Your task is to copy every line of the records below that contains "same".

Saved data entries
>>
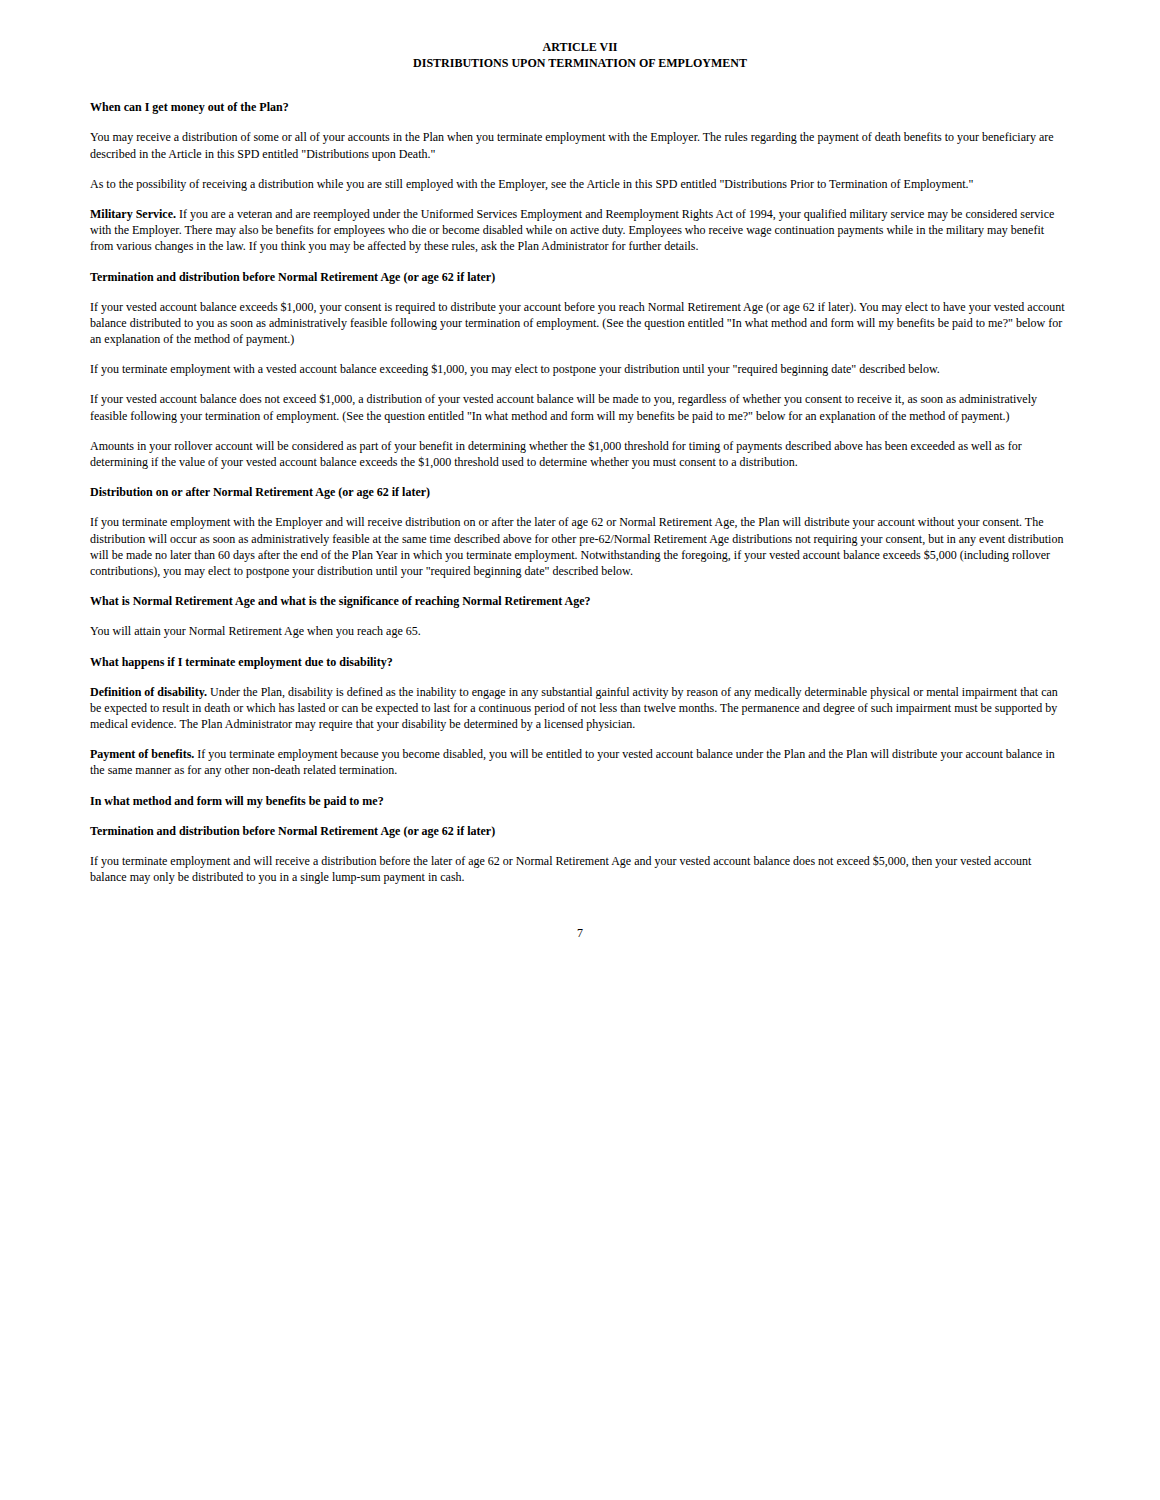ARTICLE VII
DISTRIBUTIONS UPON TERMINATION OF EMPLOYMENT
When can I get money out of the Plan?
You may receive a distribution of some or all of your accounts in the Plan when you terminate employment with the Employer. The rules regarding the payment of death benefits to your beneficiary are described in the Article in this SPD entitled "Distributions upon Death."
As to the possibility of receiving a distribution while you are still employed with the Employer, see the Article in this SPD entitled "Distributions Prior to Termination of Employment."
Military Service. If you are a veteran and are reemployed under the Uniformed Services Employment and Reemployment Rights Act of 1994, your qualified military service may be considered service with the Employer. There may also be benefits for employees who die or become disabled while on active duty. Employees who receive wage continuation payments while in the military may benefit from various changes in the law. If you think you may be affected by these rules, ask the Plan Administrator for further details.
Termination and distribution before Normal Retirement Age (or age 62 if later)
If your vested account balance exceeds $1,000, your consent is required to distribute your account before you reach Normal Retirement Age (or age 62 if later). You may elect to have your vested account balance distributed to you as soon as administratively feasible following your termination of employment. (See the question entitled "In what method and form will my benefits be paid to me?" below for an explanation of the method of payment.)
If you terminate employment with a vested account balance exceeding $1,000, you may elect to postpone your distribution until your "required beginning date" described below.
If your vested account balance does not exceed $1,000, a distribution of your vested account balance will be made to you, regardless of whether you consent to receive it, as soon as administratively feasible following your termination of employment. (See the question entitled "In what method and form will my benefits be paid to me?" below for an explanation of the method of payment.)
Amounts in your rollover account will be considered as part of your benefit in determining whether the $1,000 threshold for timing of payments described above has been exceeded as well as for determining if the value of your vested account balance exceeds the $1,000 threshold used to determine whether you must consent to a distribution.
Distribution on or after Normal Retirement Age (or age 62 if later)
If you terminate employment with the Employer and will receive distribution on or after the later of age 62 or Normal Retirement Age, the Plan will distribute your account without your consent. The distribution will occur as soon as administratively feasible at the same time described above for other pre-62/Normal Retirement Age distributions not requiring your consent, but in any event distribution will be made no later than 60 days after the end of the Plan Year in which you terminate employment. Notwithstanding the foregoing, if your vested account balance exceeds $5,000 (including rollover contributions), you may elect to postpone your distribution until your "required beginning date" described below.
What is Normal Retirement Age and what is the significance of reaching Normal Retirement Age?
You will attain your Normal Retirement Age when you reach age 65.
What happens if I terminate employment due to disability?
Definition of disability. Under the Plan, disability is defined as the inability to engage in any substantial gainful activity by reason of any medically determinable physical or mental impairment that can be expected to result in death or which has lasted or can be expected to last for a continuous period of not less than twelve months. The permanence and degree of such impairment must be supported by medical evidence. The Plan Administrator may require that your disability be determined by a licensed physician.
Payment of benefits. If you terminate employment because you become disabled, you will be entitled to your vested account balance under the Plan and the Plan will distribute your account balance in the same manner as for any other non-death related termination.
In what method and form will my benefits be paid to me?
Termination and distribution before Normal Retirement Age (or age 62 if later)
If you terminate employment and will receive a distribution before the later of age 62 or Normal Retirement Age and your vested account balance does not exceed $5,000, then your vested account balance may only be distributed to you in a single lump-sum payment in cash.
7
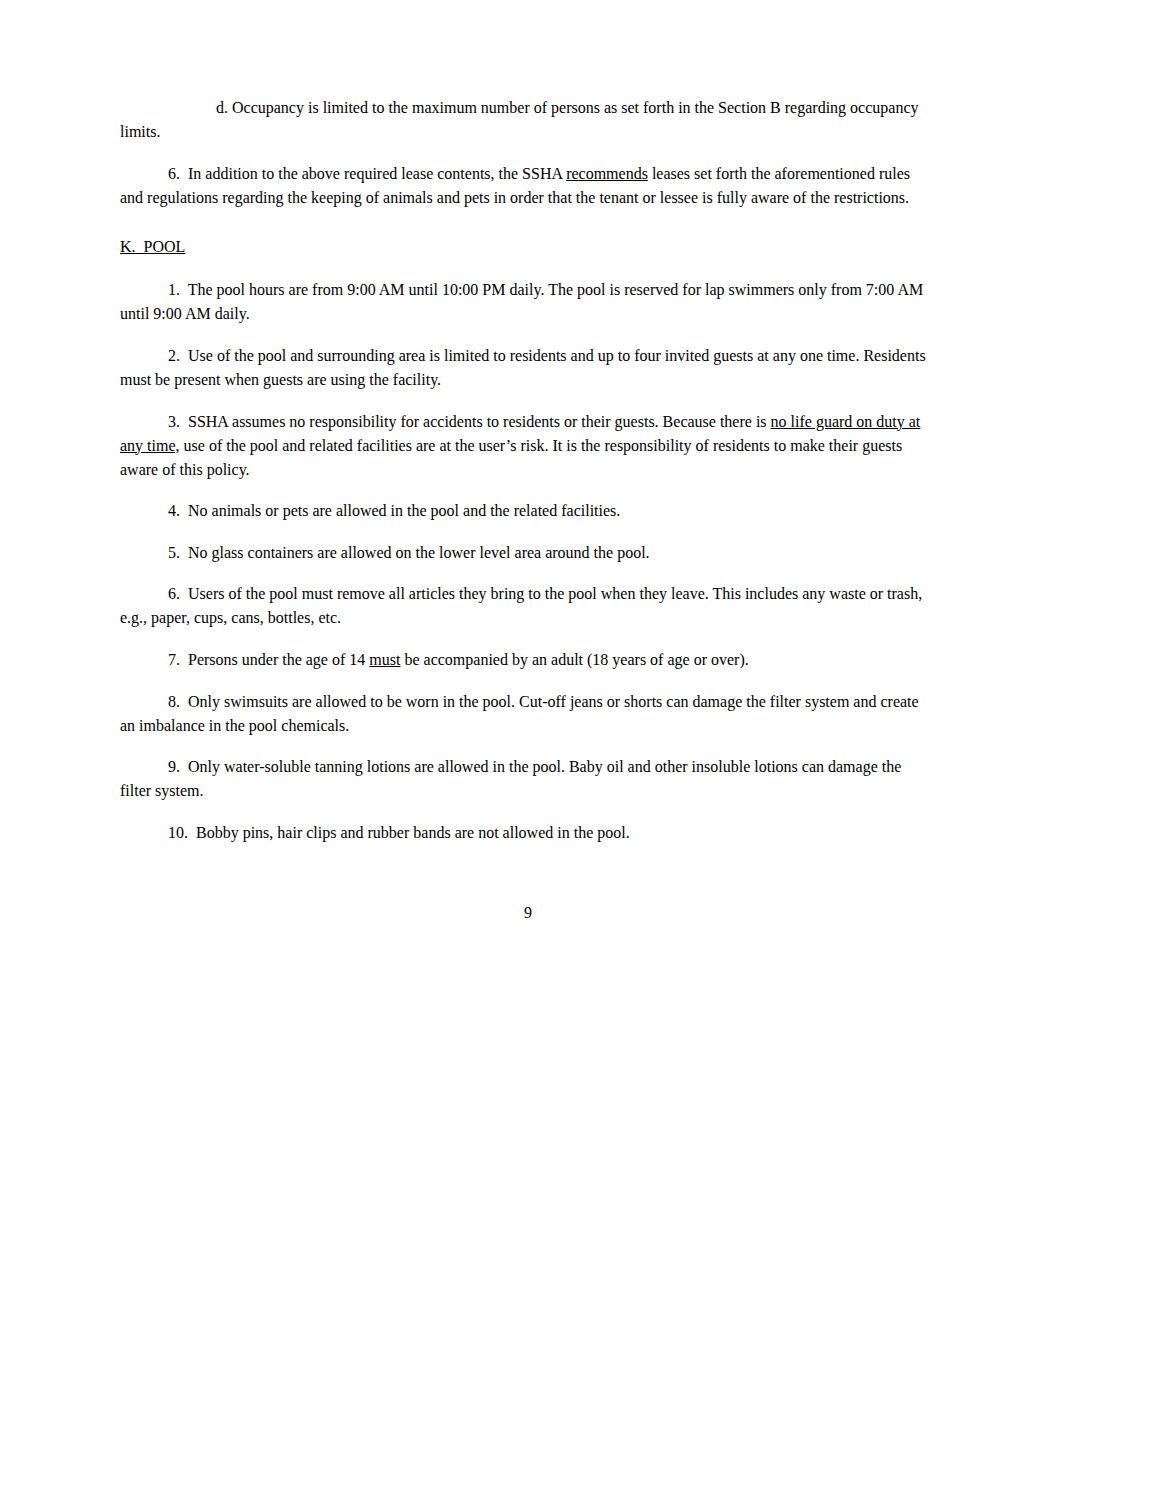d. Occupancy is limited to the maximum number of persons as set forth in the Section B regarding occupancy limits.
6. In addition to the above required lease contents, the SSHA recommends leases set forth the aforementioned rules and regulations regarding the keeping of animals and pets in order that the tenant or lessee is fully aware of the restrictions.
K. POOL
1. The pool hours are from 9:00 AM until 10:00 PM daily. The pool is reserved for lap swimmers only from 7:00 AM until 9:00 AM daily.
2. Use of the pool and surrounding area is limited to residents and up to four invited guests at any one time. Residents must be present when guests are using the facility.
3. SSHA assumes no responsibility for accidents to residents or their guests. Because there is no life guard on duty at any time, use of the pool and related facilities are at the user’s risk. It is the responsibility of residents to make their guests aware of this policy.
4. No animals or pets are allowed in the pool and the related facilities.
5. No glass containers are allowed on the lower level area around the pool.
6. Users of the pool must remove all articles they bring to the pool when they leave. This includes any waste or trash, e.g., paper, cups, cans, bottles, etc.
7. Persons under the age of 14 must be accompanied by an adult (18 years of age or over).
8. Only swimsuits are allowed to be worn in the pool. Cut-off jeans or shorts can damage the filter system and create an imbalance in the pool chemicals.
9. Only water-soluble tanning lotions are allowed in the pool. Baby oil and other insoluble lotions can damage the filter system.
10. Bobby pins, hair clips and rubber bands are not allowed in the pool.
9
<<
Response area -
If you terminate employment with the Employer and will receive distribution on or after the later of age 62 or Normal Retirement Age, the Plan will distribute your account without your consent. The distribution will occur as soon as administratively feasible at the same time described above for other pre-62/Normal Retirement Age distributions not requiring your consent, but in any event distribution will be made no later than 60 days after the end of the Plan Year in which you terminate employment. Notwithstanding the foregoing, if your vested account balance exceeds $5,000 (including rollover contributions), you may elect to postpone your distribution until your "required beginning date" described below.
Payment of benefits. If you terminate employment because you become disabled, you will be entitled to your vested account balance under the Plan and the Plan will distribute your account balance in the same manner as for any other non-death related termination.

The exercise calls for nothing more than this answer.